The Recovery Act of 2009 (i.e. the stimulus) has, according to the Congressional Budget Office, been employing more than 3 million people this year, while saving millions more from poverty through boosting programs like unemployment benefits. Though it was not large or targeted enough to deal with the depth of the Great Recession, the stimulus has been an extraordinary help to a struggling economy.

However, if Mitt Romney had been president in 2008, according to a campaign spokesman, he wouldn’t have passed the Recovery Act. Instead, he would have cut taxes for corporations and extended the Bush tax cuts, as well as opening up land for oil drilling:

Asked what President Romney would have done during his first days in office, in lieu of a federal stimulus, to address the market meltdown, Chen rattled off a few likely options: “Lowering the corporate tax rate. Enacting a permanent extension of the 2001 and 2003 tax cuts. Immediately ratifying our pending trade agreements with Colombia, Panama and South Korea. In the energy sector, freeing up the necessary land to enable greater domestic production.” He did not make clear how Romney would have steered these boilerplate conservative proposals through a Democrat-controlled Congress.

According to the CBO, extending income tax cuts and cutting the corporate tax rate are two of the least effective strategies for boosting economic growth and employment. For extending income tax cuts, only 10 cents to 60 cents in economic activity is created for every dollar spent. It’s at most 30 cents in economic activity for every dollar spent on corporate tax cuts.

Meanwhile, steps that put money directly into the pockets of low- and middle-income families or directly create jobs, like cutting payroll taxes or spending on infrastructure, have far higher bang-for-the-buck. These are the sorts of policies that President Obama has proposed in his American Jobs Act, but that Republicans have filibustered over and over.

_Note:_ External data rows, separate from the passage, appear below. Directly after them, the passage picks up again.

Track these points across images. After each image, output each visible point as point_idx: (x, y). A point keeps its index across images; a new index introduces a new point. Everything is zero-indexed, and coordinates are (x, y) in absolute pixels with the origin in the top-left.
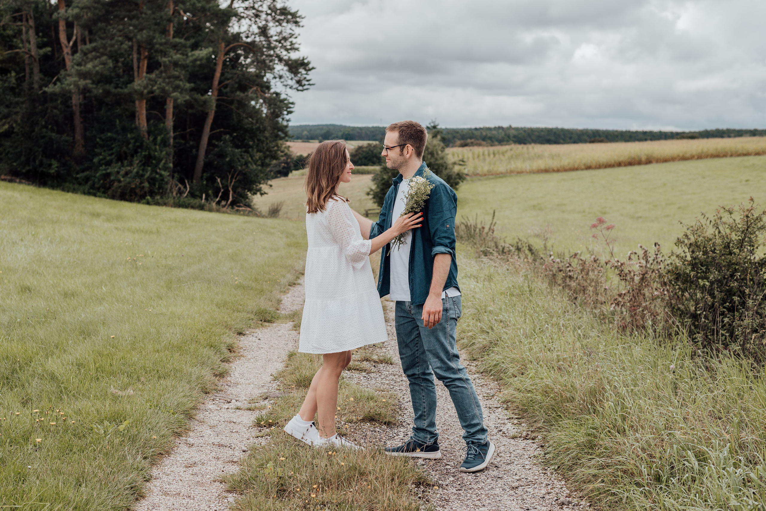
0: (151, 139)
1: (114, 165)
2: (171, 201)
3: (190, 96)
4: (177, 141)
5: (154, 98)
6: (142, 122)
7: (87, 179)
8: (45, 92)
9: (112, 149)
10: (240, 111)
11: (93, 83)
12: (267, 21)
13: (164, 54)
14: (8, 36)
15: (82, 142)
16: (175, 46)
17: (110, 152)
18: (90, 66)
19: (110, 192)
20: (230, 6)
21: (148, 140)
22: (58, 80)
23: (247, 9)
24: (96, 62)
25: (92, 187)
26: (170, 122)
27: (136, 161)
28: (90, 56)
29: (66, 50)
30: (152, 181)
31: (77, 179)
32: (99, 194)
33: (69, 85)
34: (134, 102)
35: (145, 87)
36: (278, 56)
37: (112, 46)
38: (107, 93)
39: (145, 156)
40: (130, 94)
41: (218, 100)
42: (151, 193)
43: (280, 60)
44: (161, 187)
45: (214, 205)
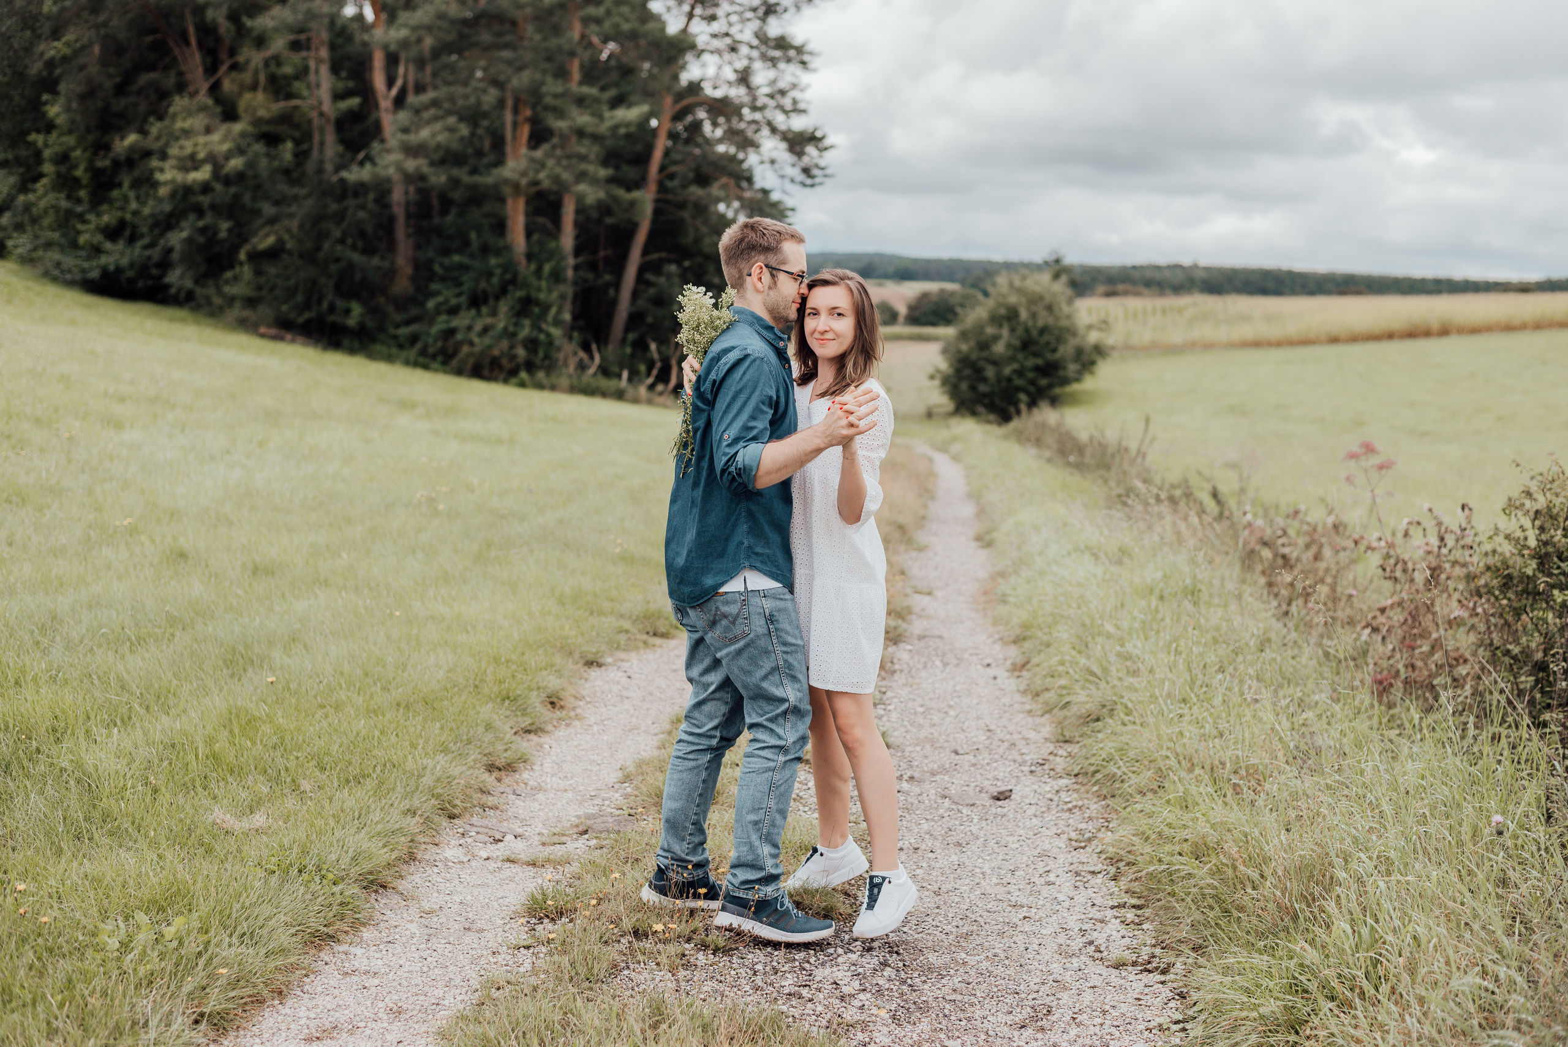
0: (533, 267)
1: (462, 313)
2: (565, 382)
3: (608, 193)
4: (581, 273)
5: (540, 195)
6: (518, 238)
7: (414, 339)
8: (342, 181)
9: (460, 285)
10: (698, 222)
11: (432, 164)
12: (750, 59)
13: (560, 113)
14: (285, 77)
15: (409, 270)
16: (581, 101)
17: (457, 291)
18: (425, 133)
19: (454, 362)
20: (684, 31)
21: (525, 269)
22: (369, 158)
23: (714, 36)
24: (438, 126)
25: (423, 353)
26: (568, 240)
27: (504, 307)
28: (426, 115)
29: (385, 104)
30: (532, 344)
31: (395, 337)
32: (435, 365)
33: (386, 167)
34: (502, 200)
35: (524, 174)
36: (769, 124)
37: (466, 97)
38: (455, 183)
39: (520, 300)
40: (496, 186)
41: (657, 201)
42: (530, 367)
43: (774, 130)
44: (547, 357)
45: (642, 391)
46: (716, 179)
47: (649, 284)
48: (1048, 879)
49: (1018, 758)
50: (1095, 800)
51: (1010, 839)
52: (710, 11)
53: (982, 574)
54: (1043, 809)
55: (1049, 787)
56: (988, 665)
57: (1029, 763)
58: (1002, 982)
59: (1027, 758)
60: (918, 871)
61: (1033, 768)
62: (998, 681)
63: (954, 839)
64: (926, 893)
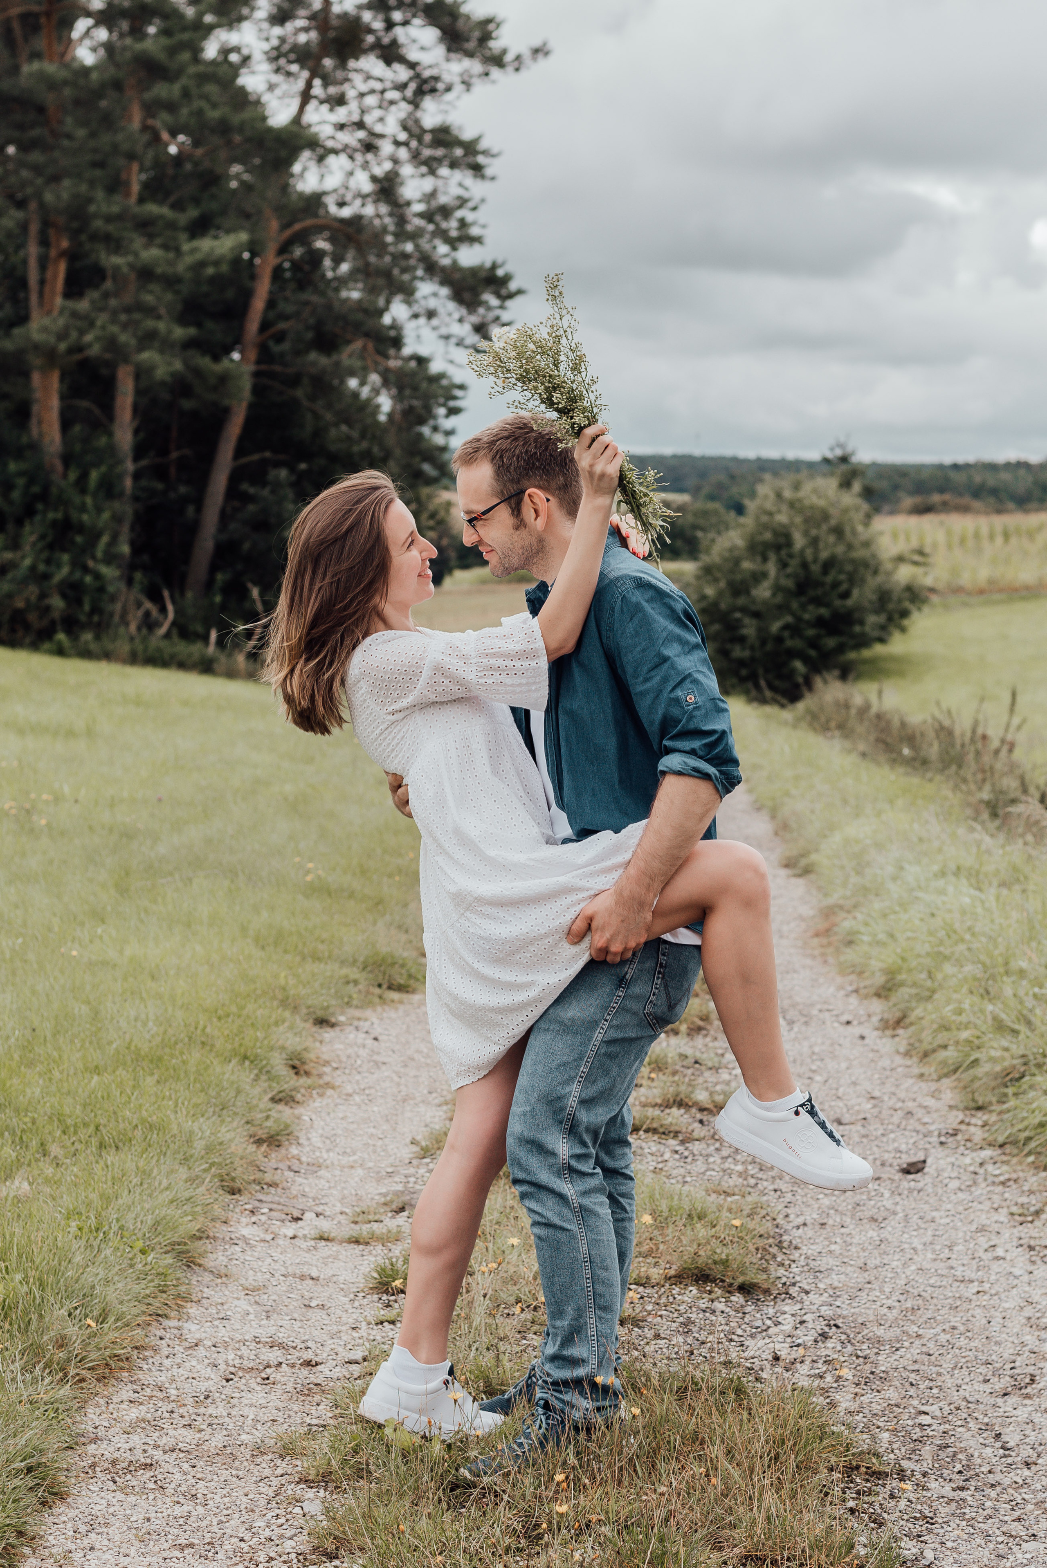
0: (73, 476)
2: (124, 647)
3: (186, 363)
4: (144, 483)
5: (84, 367)
6: (49, 429)
10: (319, 405)
12: (396, 161)
13: (116, 244)
16: (146, 227)
20: (299, 120)
21: (62, 479)
23: (343, 127)
26: (124, 433)
27: (30, 536)
30: (73, 591)
34: (27, 375)
35: (62, 336)
36: (426, 259)
40: (19, 355)
41: (257, 374)
42: (71, 625)
43: (432, 268)
44: (96, 609)
45: (241, 659)
46: (348, 342)
47: (247, 498)
48: (995, 1254)
49: (919, 1127)
50: (1032, 1171)
51: (934, 1214)
52: (332, 90)
53: (807, 911)
54: (968, 1183)
55: (969, 1159)
56: (848, 1023)
57: (936, 1133)
58: (968, 1353)
59: (932, 1128)
60: (833, 1247)
61: (943, 1139)
62: (867, 1041)
63: (868, 1214)
64: (849, 1268)
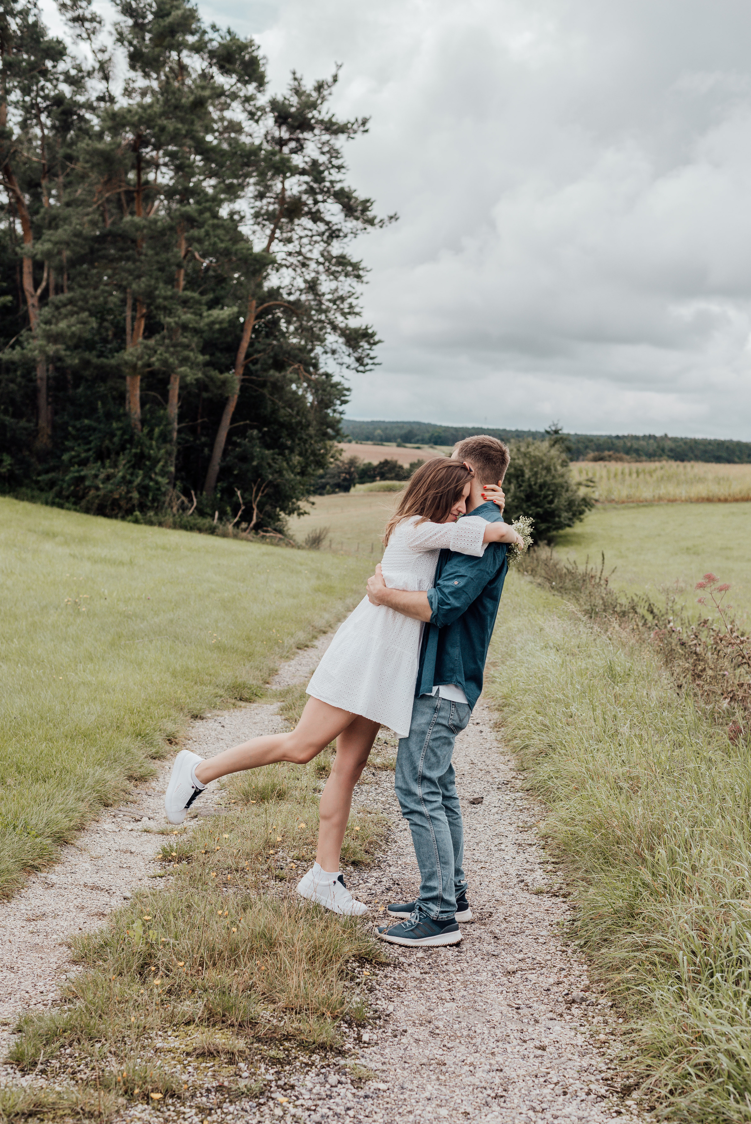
0: (146, 430)
1: (90, 465)
5: (152, 374)
6: (134, 406)
7: (52, 484)
9: (89, 442)
11: (67, 348)
15: (48, 430)
17: (86, 447)
18: (63, 324)
19: (83, 503)
22: (18, 343)
24: (73, 320)
25: (59, 495)
26: (173, 408)
28: (64, 311)
29: (32, 301)
31: (37, 482)
32: (67, 505)
33: (33, 350)
37: (96, 297)
38: (86, 363)
39: (136, 454)
40: (118, 367)
41: (243, 380)
42: (143, 507)
43: (334, 328)
44: (155, 499)
45: (230, 527)
46: (290, 365)
47: (236, 444)
52: (286, 235)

It was the slew of tax cuts that were added to the stimulus in a misguided attempt to win Republican votes that watered down its effectiveness in the first place. If Romney had been running the show, that ratio would have evidently been even worse. Of course, considering that Romney’s economic plan consists of nearly $7 trillion in tax cuts that overwhelmingly go to the rich and corporations, perhaps this shouldn’t be a surprise.